Candidates have problems with pastors

— This eventful 2008 contest for the White House is constantly rewriting the campaign rule books, and by now there must be a chapter on associations with firebrand pastors whose preachings can't survive national scrutiny.

Democrat Barack Obama has already been through hell because of the Rev. Jeremiah Wright. Obama at first distanced himself from statements by Wright, who was his pastor for 20 years, before disowning him and his continued controversial words about the U.S. government spreading AIDS in the black community and terrorism abroad.

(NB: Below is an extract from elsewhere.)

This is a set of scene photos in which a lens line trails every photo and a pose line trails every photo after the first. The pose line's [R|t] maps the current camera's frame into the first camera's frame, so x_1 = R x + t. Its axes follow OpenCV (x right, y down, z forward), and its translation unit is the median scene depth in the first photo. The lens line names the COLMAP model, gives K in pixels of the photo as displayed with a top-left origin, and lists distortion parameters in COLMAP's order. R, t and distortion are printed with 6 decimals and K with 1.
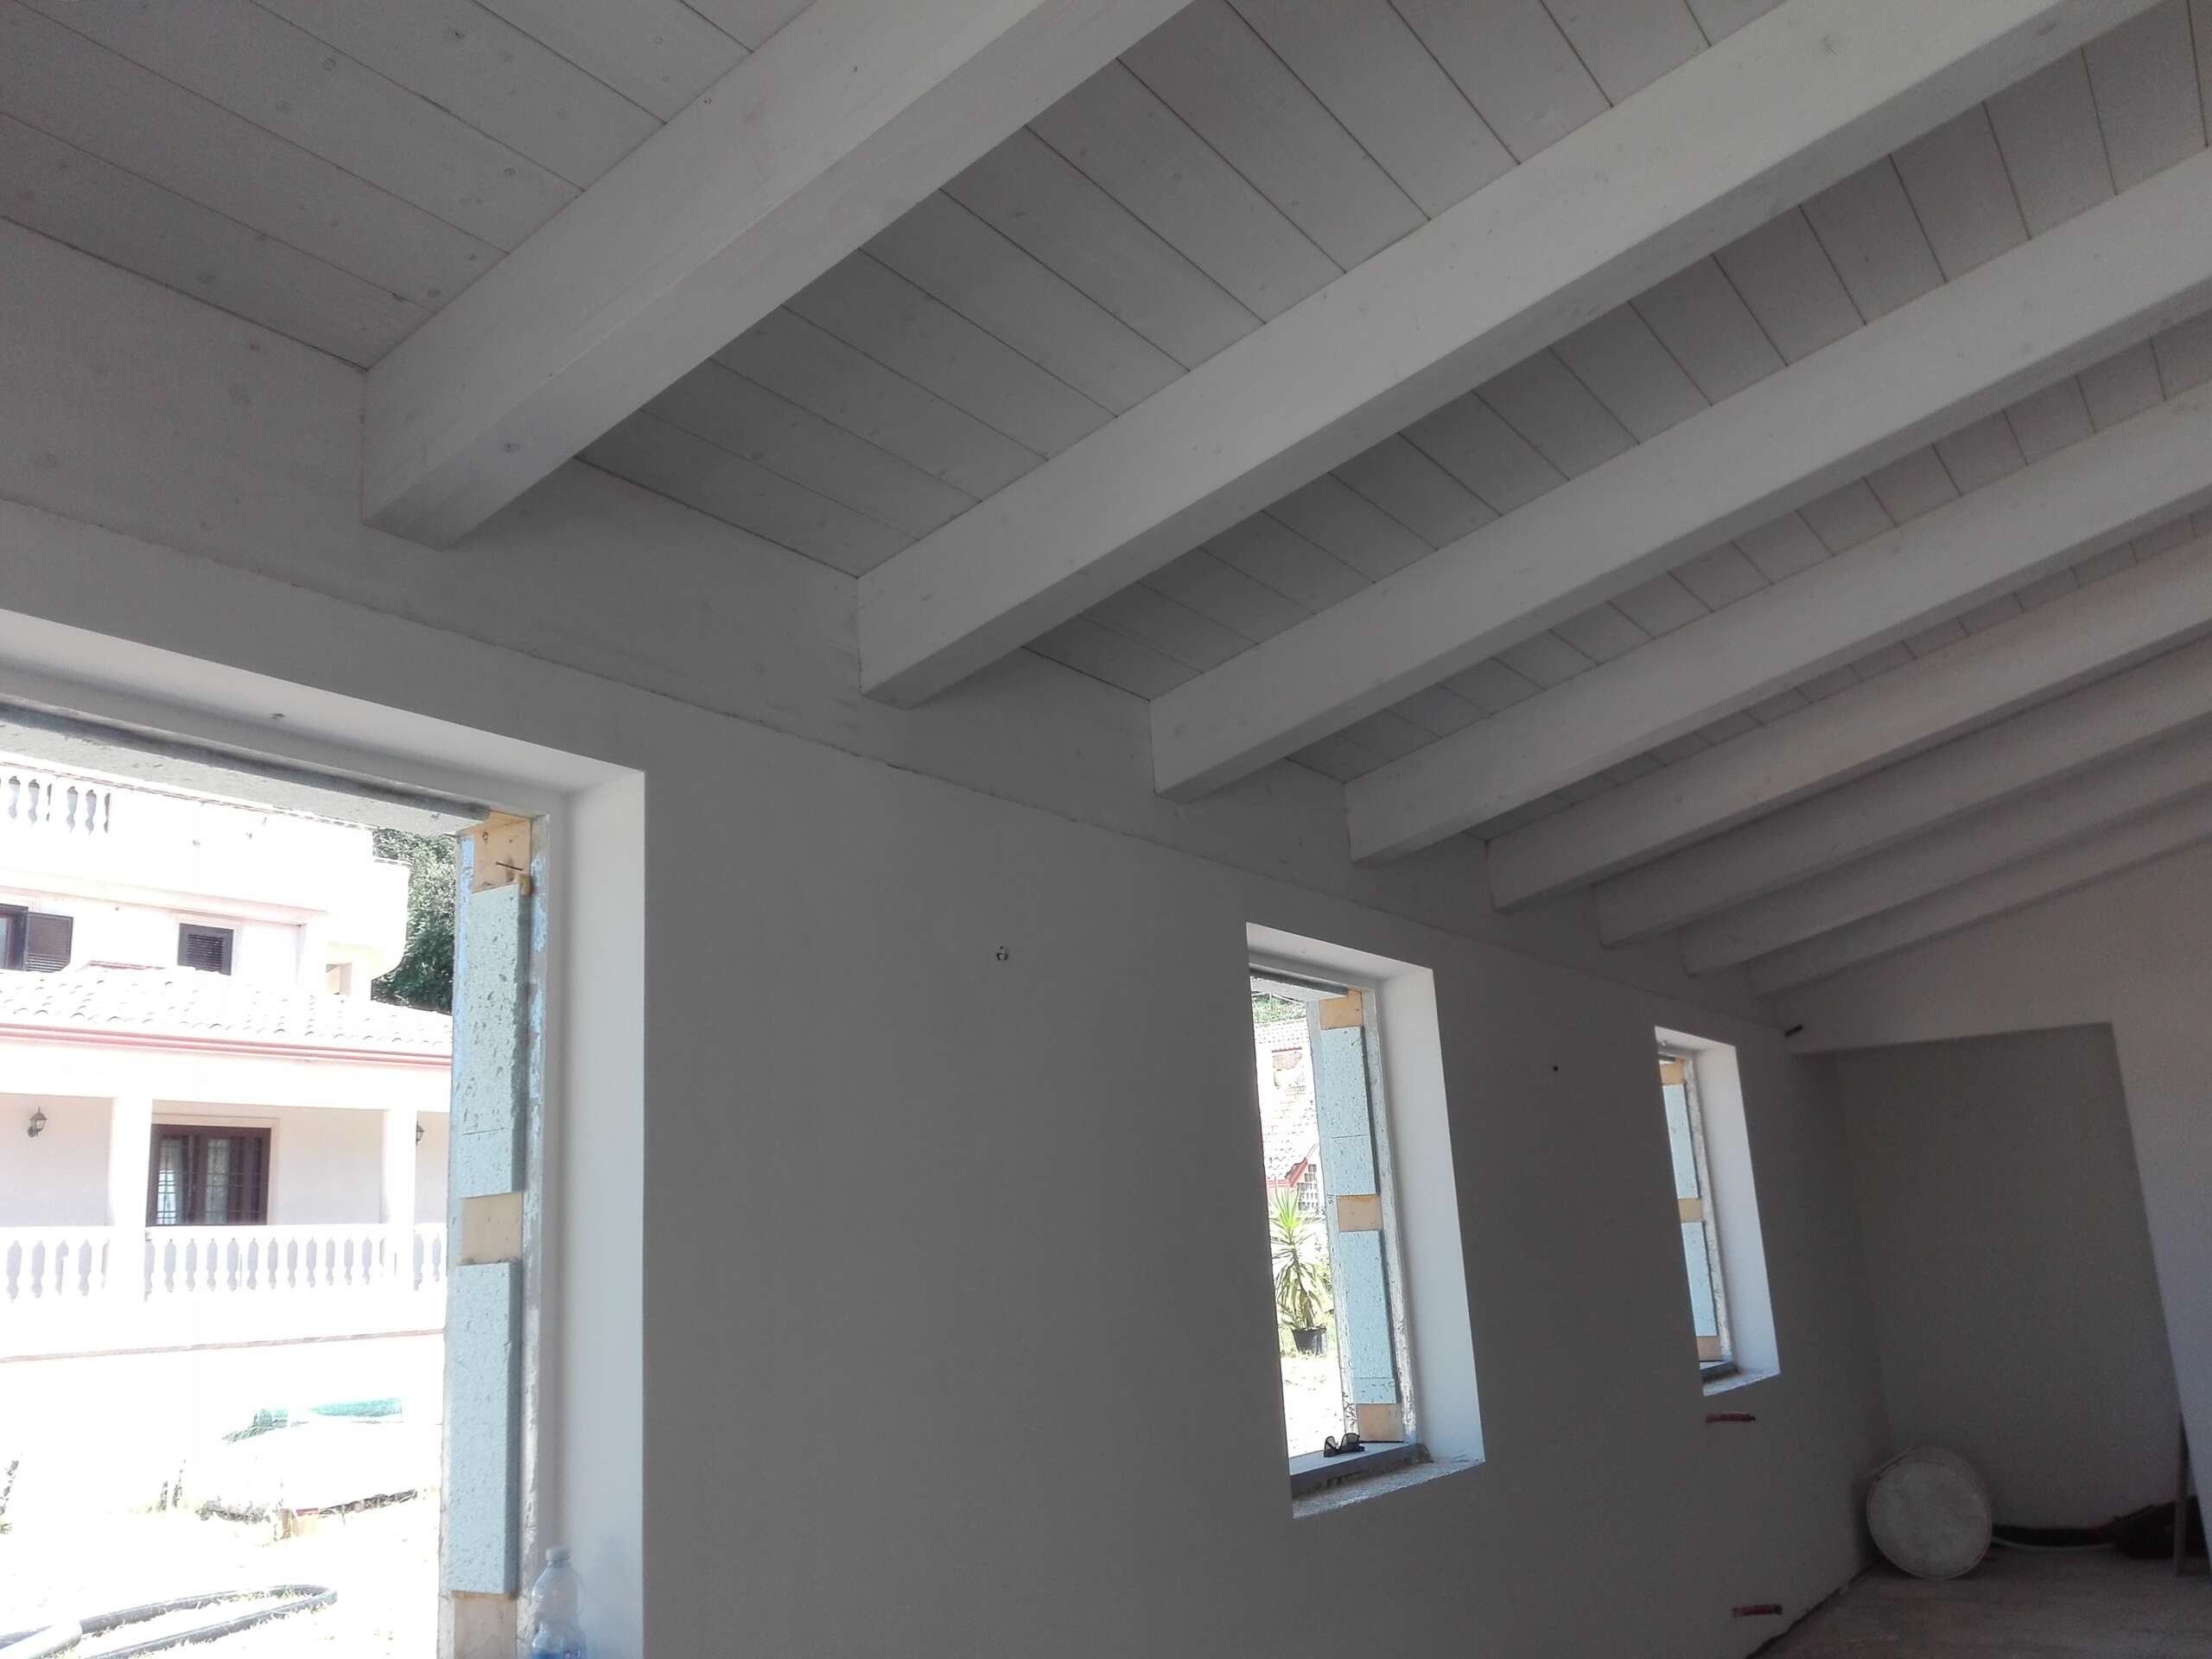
lens RADIAL K [[1833.1, 0, 1117.2], [0, 1833.1, 791.7], [0, 0, 1]] dist [0.018302, -0.070498]
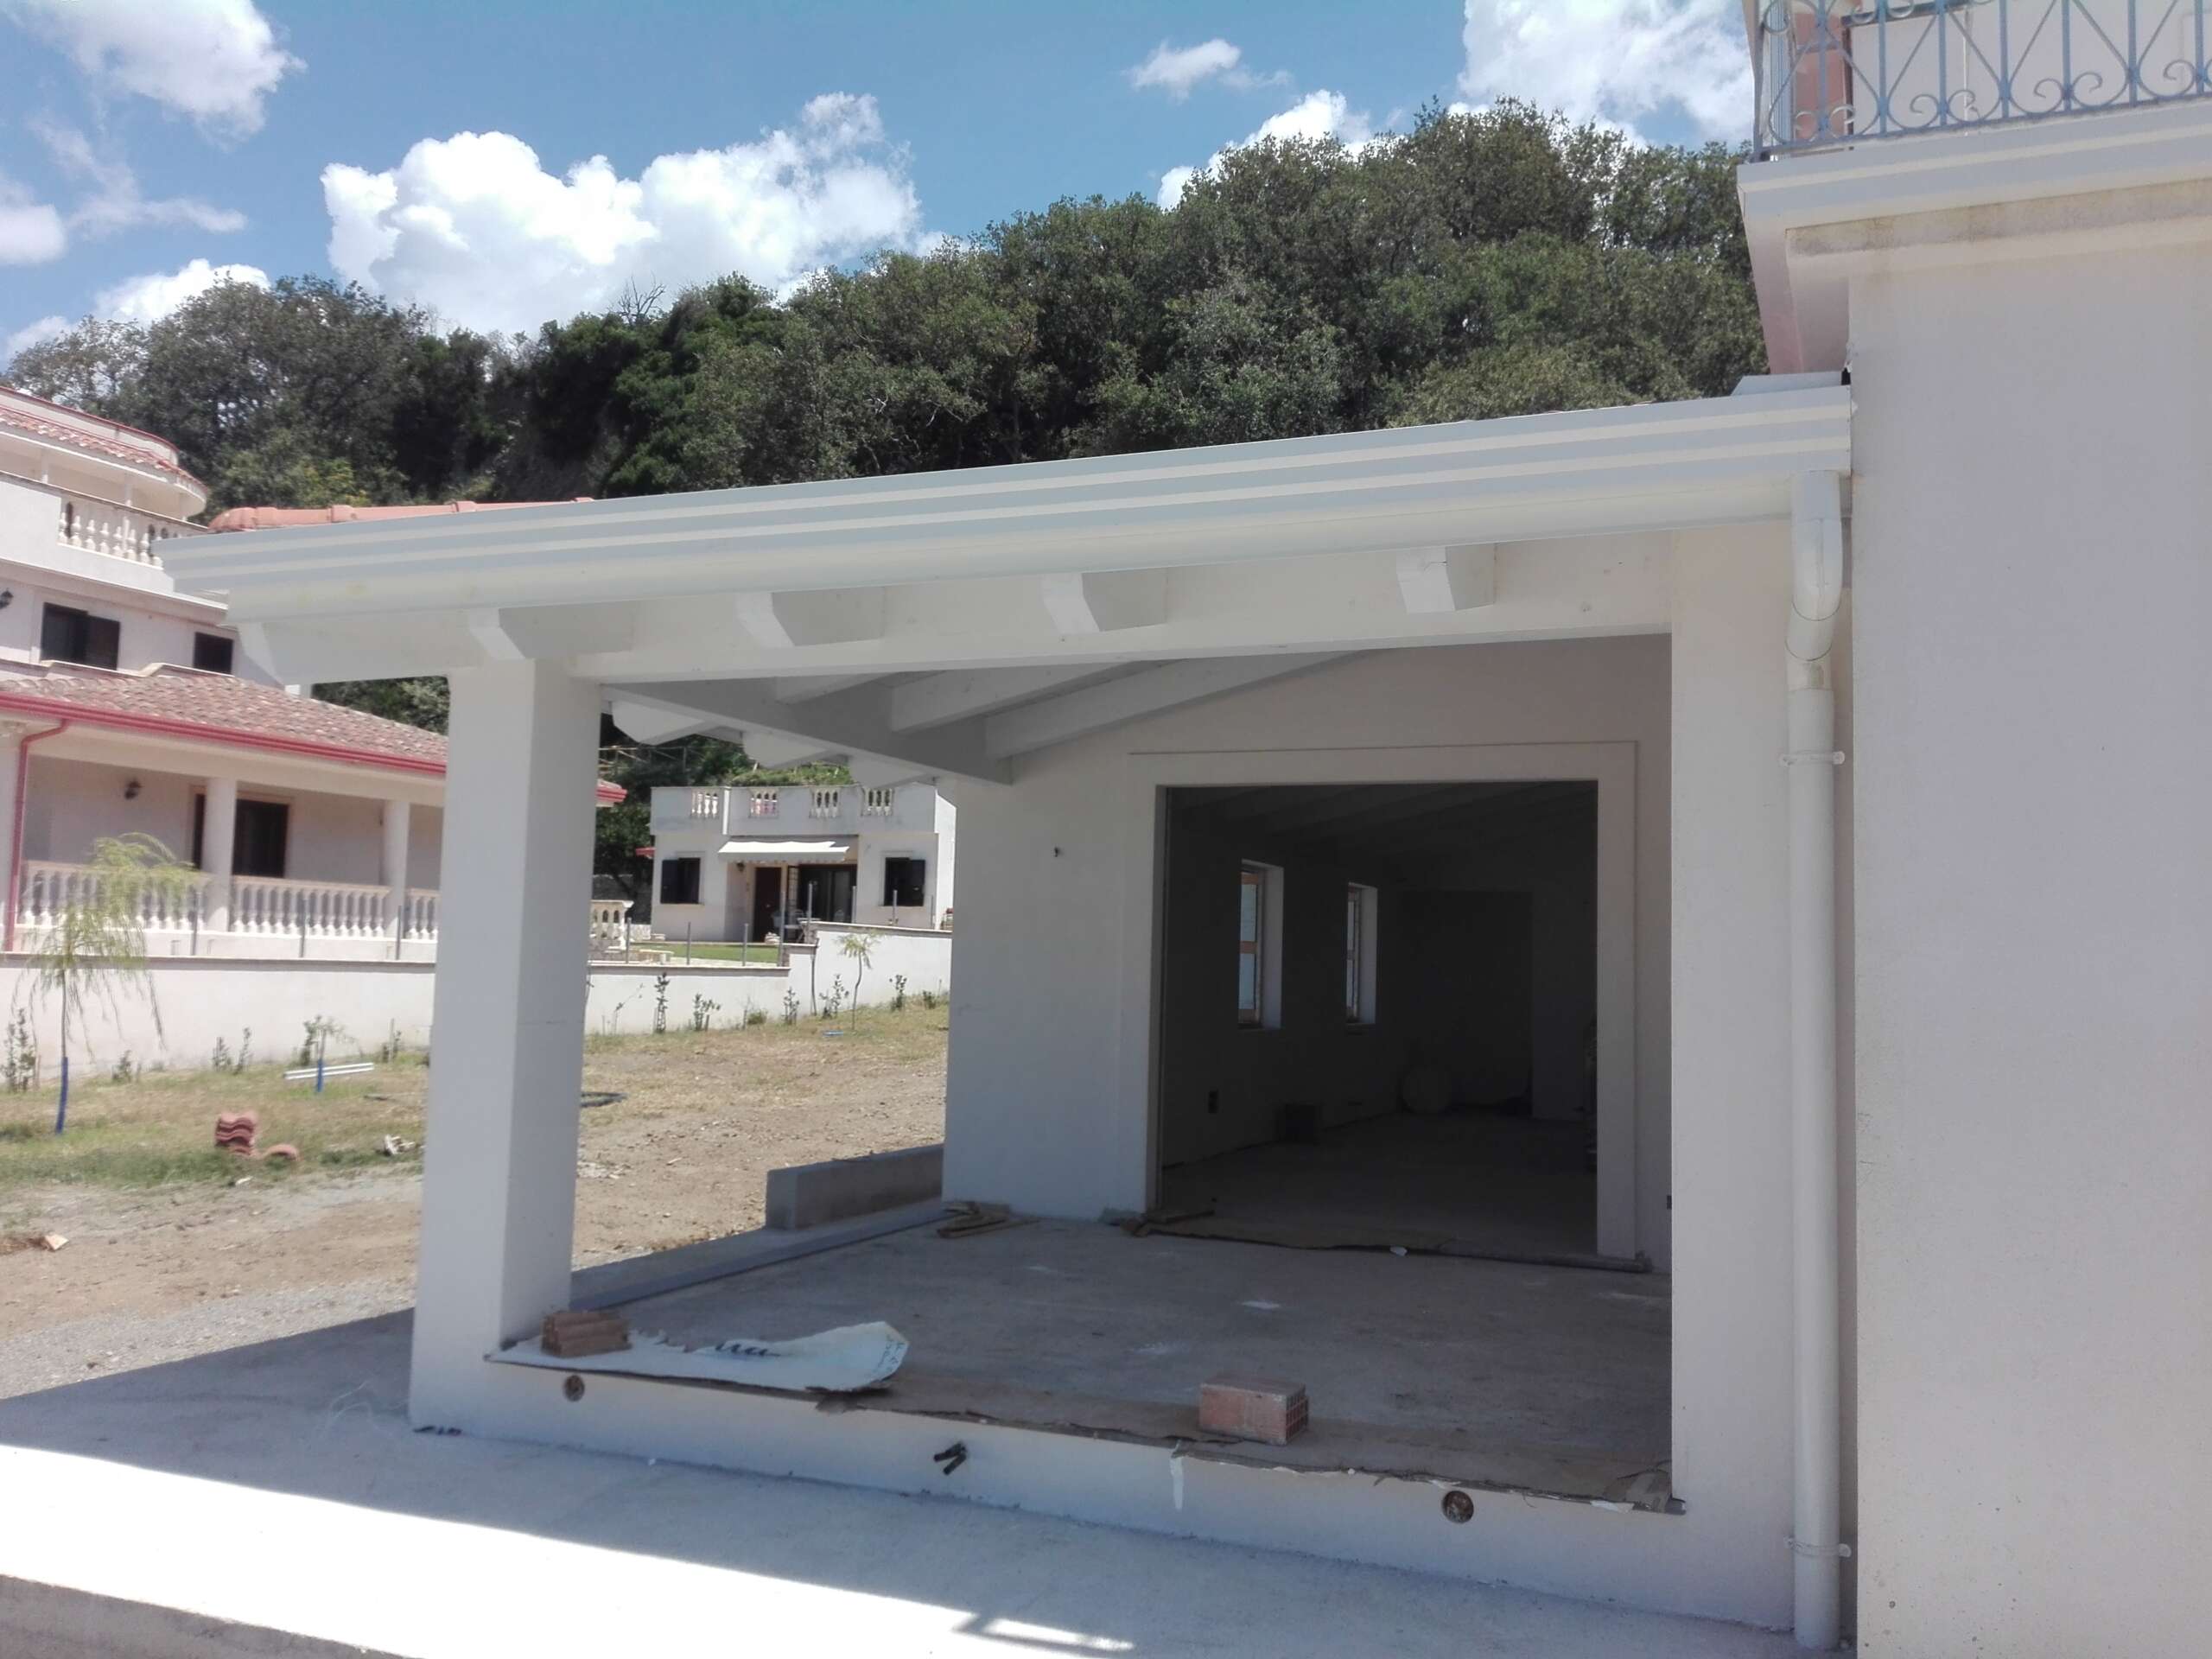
lens RADIAL K [[1820.4, 0, 1106.0], [0, 1820.4, 829.5], [0, 0, 1]] dist [0.012874, -0.048514]
pose [[0.978963, 0.098254, 0.178822, -0.389901], [-0.126838, 0.979554, 0.156162, -0.232617], [-0.159822, -0.175558, 0.971409, -1.085224]]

Then it was Republican John Mc-Cain's turn to deal with the Rev. John Hagee, the head of an 18,000-member church in San Antonio. McCain sought his endorsement and got it-along with the uproar over Hagee's harsh views of Catholicism. But McCain didn't do much to distance himself from the firebrand until William Donohue, the over-the-top crusader for the Catholic League for Religious and Civil Rights, hammered Hagee for weeks, creating the risk that McCain could lose Catholic voters.

That's really what inspired Hagee's newfound religion of conciliation on Tuesday.

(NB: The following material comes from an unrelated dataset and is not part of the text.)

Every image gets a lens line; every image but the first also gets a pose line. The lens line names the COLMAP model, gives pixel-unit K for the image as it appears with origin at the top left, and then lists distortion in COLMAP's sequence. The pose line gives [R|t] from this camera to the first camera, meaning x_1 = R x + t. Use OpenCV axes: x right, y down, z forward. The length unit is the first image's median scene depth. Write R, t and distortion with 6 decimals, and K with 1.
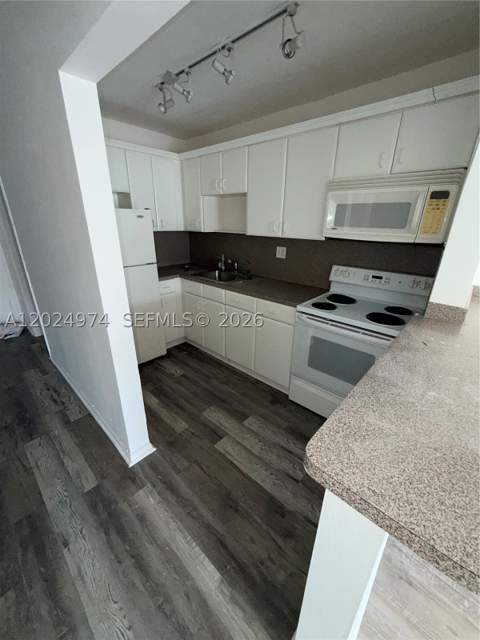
lens RADIAL K [[254.8, 0, 238.2], [0, 254.8, 321.0], [0, 0, 1]] dist [-0.000499, 0.000515]
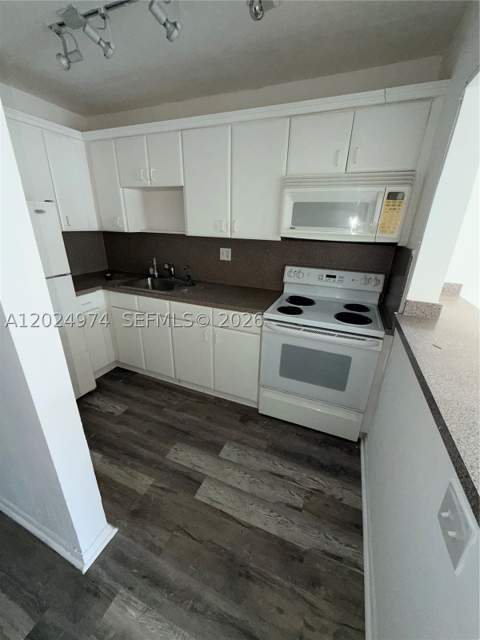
lens RADIAL K [[254.8, 0, 237.5], [0, 254.8, 320.3], [0, 0, 1]] dist [-0.000499, 0.000515]
pose [[0.939406, -0.116914, 0.322255, -0.161159], [0.116430, 0.992980, 0.020848, -0.067909], [-0.322430, 0.017936, 0.946423, 0.180651]]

Hagee issued a weak clarification-in the "if I offended anyone" category. He admits that he "might have contributed to the mistaken impression that the anti-Jewish violence of the Crusades and the Inquisition defines the Catholic Church." He also said he now understands that calling the church "the great whore" is insulting. Really? After preaching that trash all these years, he suddenly came to this enlightened view.

Amazing, isn't it, how elections can open everyone's eyes? The new rule for presidential candidates should be a simple one: Some benedictions aren't worth the trouble.